# Records for this exercise
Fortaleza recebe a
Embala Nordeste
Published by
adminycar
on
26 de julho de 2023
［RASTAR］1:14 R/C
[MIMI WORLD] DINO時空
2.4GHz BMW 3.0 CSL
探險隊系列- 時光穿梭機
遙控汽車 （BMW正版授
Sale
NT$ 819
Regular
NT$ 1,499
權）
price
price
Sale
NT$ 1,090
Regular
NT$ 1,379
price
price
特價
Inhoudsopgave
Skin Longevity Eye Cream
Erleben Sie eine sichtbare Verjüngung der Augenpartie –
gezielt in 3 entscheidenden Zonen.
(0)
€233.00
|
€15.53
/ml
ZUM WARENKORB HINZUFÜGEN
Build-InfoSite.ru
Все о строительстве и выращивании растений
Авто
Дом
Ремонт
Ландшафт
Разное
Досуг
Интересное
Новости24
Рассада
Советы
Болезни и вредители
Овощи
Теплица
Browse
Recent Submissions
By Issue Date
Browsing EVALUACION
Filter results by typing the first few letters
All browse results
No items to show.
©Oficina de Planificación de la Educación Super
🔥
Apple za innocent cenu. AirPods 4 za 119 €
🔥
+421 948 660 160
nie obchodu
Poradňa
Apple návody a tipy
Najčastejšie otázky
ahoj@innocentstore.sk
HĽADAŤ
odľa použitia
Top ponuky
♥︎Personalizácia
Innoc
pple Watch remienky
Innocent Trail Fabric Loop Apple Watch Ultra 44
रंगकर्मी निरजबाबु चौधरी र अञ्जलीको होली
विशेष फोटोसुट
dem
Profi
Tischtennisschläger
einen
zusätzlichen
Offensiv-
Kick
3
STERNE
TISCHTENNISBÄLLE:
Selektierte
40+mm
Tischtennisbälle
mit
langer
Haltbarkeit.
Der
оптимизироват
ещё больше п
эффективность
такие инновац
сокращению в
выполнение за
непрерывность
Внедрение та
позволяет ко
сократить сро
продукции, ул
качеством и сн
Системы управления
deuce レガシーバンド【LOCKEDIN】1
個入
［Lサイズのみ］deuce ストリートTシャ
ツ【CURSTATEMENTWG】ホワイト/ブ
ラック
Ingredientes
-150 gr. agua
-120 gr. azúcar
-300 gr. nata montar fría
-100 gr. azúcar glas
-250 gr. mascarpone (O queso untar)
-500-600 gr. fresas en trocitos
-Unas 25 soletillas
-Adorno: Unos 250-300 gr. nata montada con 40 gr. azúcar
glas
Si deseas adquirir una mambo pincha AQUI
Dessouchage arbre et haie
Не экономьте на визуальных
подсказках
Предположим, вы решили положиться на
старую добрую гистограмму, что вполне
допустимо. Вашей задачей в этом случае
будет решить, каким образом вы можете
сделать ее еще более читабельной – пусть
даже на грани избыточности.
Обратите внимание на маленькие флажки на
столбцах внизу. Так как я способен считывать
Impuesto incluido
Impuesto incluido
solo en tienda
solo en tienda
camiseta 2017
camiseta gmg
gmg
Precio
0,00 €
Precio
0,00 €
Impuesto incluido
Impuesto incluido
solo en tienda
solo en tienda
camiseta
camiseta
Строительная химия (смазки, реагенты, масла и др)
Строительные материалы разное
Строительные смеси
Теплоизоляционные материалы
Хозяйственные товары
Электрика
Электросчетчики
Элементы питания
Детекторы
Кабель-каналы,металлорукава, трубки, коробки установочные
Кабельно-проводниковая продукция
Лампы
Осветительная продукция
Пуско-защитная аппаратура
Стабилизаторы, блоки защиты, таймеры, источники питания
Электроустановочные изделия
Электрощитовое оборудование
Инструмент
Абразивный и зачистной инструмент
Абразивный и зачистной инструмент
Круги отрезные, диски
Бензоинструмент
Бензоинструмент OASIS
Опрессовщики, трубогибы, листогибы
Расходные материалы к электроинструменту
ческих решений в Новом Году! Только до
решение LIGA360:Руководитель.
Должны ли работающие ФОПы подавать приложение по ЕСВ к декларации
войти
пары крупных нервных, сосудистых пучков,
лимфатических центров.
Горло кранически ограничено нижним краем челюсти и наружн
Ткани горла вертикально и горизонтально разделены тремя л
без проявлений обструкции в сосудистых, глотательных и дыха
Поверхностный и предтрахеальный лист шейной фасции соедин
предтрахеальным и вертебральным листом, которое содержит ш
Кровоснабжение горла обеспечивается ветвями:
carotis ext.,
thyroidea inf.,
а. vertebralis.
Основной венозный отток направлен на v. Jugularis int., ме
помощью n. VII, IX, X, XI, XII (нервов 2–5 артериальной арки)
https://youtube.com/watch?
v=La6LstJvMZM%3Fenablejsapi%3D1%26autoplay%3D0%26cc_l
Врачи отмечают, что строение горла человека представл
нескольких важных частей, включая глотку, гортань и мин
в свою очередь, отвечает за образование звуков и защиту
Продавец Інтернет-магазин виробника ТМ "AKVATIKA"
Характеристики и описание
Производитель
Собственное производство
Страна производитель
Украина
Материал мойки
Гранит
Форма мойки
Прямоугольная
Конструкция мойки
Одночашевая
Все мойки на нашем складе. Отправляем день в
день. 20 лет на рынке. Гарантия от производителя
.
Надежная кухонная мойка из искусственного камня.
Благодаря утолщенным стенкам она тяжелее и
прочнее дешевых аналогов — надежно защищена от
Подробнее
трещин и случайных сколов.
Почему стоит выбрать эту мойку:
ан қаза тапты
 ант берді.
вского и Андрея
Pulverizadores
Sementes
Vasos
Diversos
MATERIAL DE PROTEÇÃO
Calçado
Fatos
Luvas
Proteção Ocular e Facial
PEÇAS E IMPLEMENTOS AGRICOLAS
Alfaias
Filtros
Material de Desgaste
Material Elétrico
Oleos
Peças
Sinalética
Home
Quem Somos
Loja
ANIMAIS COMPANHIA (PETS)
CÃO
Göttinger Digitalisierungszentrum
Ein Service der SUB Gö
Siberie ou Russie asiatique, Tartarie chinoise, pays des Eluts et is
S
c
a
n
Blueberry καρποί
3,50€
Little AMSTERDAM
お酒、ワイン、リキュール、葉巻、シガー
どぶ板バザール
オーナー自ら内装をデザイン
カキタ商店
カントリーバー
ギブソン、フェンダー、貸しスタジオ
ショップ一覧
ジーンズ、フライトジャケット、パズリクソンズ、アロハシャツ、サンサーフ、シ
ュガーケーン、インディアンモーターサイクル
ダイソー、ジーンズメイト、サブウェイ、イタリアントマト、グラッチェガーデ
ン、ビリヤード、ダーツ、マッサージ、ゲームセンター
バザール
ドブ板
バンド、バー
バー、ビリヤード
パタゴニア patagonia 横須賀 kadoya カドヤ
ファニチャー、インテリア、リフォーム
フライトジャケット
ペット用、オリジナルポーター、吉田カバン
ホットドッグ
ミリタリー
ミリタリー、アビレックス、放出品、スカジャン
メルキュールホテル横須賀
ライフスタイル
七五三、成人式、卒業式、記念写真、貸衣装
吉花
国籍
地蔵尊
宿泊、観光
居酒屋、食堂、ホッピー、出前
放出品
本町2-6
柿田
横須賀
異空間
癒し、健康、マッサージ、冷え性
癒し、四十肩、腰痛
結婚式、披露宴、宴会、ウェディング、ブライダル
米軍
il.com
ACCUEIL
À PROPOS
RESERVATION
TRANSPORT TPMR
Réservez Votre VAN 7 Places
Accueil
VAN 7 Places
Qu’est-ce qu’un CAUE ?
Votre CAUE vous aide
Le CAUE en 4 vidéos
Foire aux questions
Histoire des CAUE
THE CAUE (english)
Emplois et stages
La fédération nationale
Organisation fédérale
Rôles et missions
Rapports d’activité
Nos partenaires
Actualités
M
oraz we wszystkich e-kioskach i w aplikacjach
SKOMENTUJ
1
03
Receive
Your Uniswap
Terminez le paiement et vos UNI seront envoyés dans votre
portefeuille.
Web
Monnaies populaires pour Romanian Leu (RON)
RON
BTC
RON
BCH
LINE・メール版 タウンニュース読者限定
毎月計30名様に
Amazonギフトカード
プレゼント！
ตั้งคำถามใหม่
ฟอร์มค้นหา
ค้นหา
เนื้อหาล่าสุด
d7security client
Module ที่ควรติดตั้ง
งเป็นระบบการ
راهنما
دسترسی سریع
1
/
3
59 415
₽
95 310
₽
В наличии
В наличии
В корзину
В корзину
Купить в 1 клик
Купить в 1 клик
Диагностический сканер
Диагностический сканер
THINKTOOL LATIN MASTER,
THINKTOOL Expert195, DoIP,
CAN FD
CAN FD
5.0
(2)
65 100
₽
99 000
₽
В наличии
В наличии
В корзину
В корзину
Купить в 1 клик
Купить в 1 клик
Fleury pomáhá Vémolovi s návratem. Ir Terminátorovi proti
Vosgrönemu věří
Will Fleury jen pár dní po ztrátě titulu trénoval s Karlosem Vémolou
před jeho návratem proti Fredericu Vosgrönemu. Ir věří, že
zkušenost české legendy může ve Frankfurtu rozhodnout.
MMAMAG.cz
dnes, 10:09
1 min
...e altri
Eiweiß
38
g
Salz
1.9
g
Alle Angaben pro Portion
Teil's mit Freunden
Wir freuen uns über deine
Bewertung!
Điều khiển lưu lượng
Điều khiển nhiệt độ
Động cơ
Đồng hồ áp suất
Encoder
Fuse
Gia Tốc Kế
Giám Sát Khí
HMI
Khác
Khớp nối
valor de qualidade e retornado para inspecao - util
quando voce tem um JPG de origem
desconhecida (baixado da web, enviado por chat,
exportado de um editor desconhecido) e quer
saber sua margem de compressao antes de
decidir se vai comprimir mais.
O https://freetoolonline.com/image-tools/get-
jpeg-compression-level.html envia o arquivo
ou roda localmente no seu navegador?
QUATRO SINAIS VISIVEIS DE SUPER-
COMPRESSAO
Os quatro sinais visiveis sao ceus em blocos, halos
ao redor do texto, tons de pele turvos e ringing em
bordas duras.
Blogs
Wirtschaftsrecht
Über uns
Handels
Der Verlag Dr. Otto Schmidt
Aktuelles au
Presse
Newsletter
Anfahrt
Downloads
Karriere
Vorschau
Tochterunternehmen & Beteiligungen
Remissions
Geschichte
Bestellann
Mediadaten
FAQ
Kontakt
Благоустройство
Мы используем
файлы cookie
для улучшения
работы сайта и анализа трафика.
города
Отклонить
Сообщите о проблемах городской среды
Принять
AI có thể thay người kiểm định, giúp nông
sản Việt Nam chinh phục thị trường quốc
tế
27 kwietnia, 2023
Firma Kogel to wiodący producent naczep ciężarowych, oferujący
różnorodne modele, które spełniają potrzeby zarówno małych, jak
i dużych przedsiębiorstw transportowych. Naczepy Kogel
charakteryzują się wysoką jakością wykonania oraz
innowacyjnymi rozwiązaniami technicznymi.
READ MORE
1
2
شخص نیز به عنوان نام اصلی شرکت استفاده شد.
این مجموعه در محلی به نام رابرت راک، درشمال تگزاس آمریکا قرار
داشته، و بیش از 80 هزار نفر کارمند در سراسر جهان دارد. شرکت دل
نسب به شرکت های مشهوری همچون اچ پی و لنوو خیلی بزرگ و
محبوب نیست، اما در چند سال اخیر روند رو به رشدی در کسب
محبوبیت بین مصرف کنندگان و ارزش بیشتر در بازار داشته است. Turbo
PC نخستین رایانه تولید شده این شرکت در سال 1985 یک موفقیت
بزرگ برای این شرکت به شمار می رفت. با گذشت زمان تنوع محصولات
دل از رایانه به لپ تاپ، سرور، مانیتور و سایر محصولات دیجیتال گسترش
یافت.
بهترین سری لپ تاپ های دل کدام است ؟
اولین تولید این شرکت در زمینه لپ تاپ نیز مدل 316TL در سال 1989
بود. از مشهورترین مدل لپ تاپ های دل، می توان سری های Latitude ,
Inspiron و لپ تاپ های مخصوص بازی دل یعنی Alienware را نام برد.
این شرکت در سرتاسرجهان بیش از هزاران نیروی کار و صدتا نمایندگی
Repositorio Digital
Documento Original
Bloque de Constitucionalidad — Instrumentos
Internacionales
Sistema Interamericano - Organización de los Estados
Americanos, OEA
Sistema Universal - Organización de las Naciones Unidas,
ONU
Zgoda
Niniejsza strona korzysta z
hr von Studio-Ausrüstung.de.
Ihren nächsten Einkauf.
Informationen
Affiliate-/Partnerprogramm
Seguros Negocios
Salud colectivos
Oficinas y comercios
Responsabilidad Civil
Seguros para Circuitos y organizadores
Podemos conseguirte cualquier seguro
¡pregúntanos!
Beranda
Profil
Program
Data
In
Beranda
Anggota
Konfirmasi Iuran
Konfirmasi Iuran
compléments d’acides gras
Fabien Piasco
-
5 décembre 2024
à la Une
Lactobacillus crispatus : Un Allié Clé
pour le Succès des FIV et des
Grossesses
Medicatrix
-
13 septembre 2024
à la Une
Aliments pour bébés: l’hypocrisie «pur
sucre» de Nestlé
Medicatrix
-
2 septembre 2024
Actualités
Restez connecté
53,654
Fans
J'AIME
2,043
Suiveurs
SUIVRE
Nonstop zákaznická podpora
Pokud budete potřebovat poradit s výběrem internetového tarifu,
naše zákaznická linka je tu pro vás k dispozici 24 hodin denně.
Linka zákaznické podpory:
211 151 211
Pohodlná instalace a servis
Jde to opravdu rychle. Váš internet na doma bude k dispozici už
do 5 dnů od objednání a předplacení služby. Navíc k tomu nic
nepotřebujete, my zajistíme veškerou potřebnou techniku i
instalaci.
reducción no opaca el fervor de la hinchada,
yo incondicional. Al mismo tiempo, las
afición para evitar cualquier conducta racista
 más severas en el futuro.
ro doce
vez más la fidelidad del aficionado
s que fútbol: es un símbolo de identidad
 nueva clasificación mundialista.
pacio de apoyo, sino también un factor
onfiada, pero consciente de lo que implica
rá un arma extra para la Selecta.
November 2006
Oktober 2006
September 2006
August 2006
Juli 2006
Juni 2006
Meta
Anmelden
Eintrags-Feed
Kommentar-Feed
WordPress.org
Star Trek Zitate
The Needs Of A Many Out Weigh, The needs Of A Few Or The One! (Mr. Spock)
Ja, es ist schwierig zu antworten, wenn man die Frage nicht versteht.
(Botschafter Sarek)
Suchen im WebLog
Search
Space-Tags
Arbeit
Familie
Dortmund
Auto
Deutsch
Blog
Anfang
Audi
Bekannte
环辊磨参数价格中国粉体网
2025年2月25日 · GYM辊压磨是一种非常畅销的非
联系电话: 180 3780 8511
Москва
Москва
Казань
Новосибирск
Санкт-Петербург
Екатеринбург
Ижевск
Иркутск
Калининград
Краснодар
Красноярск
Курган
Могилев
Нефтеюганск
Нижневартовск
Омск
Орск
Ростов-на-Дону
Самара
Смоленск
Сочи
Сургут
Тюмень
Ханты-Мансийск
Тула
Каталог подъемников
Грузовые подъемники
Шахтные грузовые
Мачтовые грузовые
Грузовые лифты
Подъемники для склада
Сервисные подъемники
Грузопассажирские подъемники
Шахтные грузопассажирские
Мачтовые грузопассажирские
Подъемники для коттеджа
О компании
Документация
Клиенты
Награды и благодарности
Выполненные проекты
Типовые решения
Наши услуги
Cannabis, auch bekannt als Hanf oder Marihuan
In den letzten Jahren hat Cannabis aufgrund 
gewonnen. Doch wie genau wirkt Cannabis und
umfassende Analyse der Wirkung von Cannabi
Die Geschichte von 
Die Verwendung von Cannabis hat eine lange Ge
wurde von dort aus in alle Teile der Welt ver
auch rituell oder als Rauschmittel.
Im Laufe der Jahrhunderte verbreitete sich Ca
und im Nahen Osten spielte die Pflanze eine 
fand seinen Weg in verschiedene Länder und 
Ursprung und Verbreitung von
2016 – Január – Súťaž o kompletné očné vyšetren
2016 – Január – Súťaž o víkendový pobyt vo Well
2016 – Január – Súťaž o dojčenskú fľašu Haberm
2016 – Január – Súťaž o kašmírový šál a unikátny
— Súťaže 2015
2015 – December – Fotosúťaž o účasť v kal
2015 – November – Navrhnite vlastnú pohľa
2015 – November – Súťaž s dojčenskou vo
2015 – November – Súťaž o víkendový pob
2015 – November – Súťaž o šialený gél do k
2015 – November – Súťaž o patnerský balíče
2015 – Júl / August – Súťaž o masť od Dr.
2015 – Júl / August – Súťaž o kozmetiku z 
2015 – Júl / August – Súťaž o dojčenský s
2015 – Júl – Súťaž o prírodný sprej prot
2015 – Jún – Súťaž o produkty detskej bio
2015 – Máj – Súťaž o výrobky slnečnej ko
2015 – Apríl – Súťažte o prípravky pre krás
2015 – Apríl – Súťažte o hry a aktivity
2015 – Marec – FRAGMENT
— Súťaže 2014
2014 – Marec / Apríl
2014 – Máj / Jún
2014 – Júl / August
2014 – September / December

# Exercise objective
Copy out the lines above without any change, everything from the first line down to the line containing "Системы управления", including both.

# Solution to this task
Fortaleza recebe a
Embala Nordeste
Published by
adminycar
on
26 de julho de 2023
［RASTAR］1:14 R/C
[MIMI WORLD] DINO時空
2.4GHz BMW 3.0 CSL
探險隊系列- 時光穿梭機
遙控汽車 （BMW正版授
Sale
NT$ 819
Regular
NT$ 1,499
權）
price
price
Sale
NT$ 1,090
Regular
NT$ 1,379
price
price
特價
Inhoudsopgave
Skin Longevity Eye Cream
Erleben Sie eine sichtbare Verjüngung der Augenpartie –
gezielt in 3 entscheidenden Zonen.
(0)
€233.00
|
€15.53
/ml
ZUM WARENKORB HINZUFÜGEN
Build-InfoSite.ru
Все о строительстве и выращивании растений
Авто
Дом
Ремонт
Ландшафт
Разное
Досуг
Интересное
Новости24
Рассада
Советы
Болезни и вредители
Овощи
Теплица
Browse
Recent Submissions
By Issue Date
Browsing EVALUACION
Filter results by typing the first few letters
All browse results
No items to show.
©Oficina de Planificación de la Educación Super
🔥
Apple za innocent cenu. AirPods 4 za 119 €
🔥
+421 948 660 160
nie obchodu
Poradňa
Apple návody a tipy
Najčastejšie otázky
ahoj@innocentstore.sk
HĽADAŤ
odľa použitia
Top ponuky
♥︎Personalizácia
Innoc
pple Watch remienky
Innocent Trail Fabric Loop Apple Watch Ultra 44
रंगकर्मी निरजबाबु चौधरी र अञ्जलीको होली
विशेष फोटोसुट
dem
Profi
Tischtennisschläger
einen
zusätzlichen
Offensiv-
Kick
3
STERNE
TISCHTENNISBÄLLE:
Selektierte
40+mm
Tischtennisbälle
mit
langer
Haltbarkeit.
Der
оптимизироват
ещё больше п
эффективность
такие инновац
сокращению в
выполнение за
непрерывность
Внедрение та
позволяет ко
сократить сро
продукции, ул
качеством и сн
Системы управления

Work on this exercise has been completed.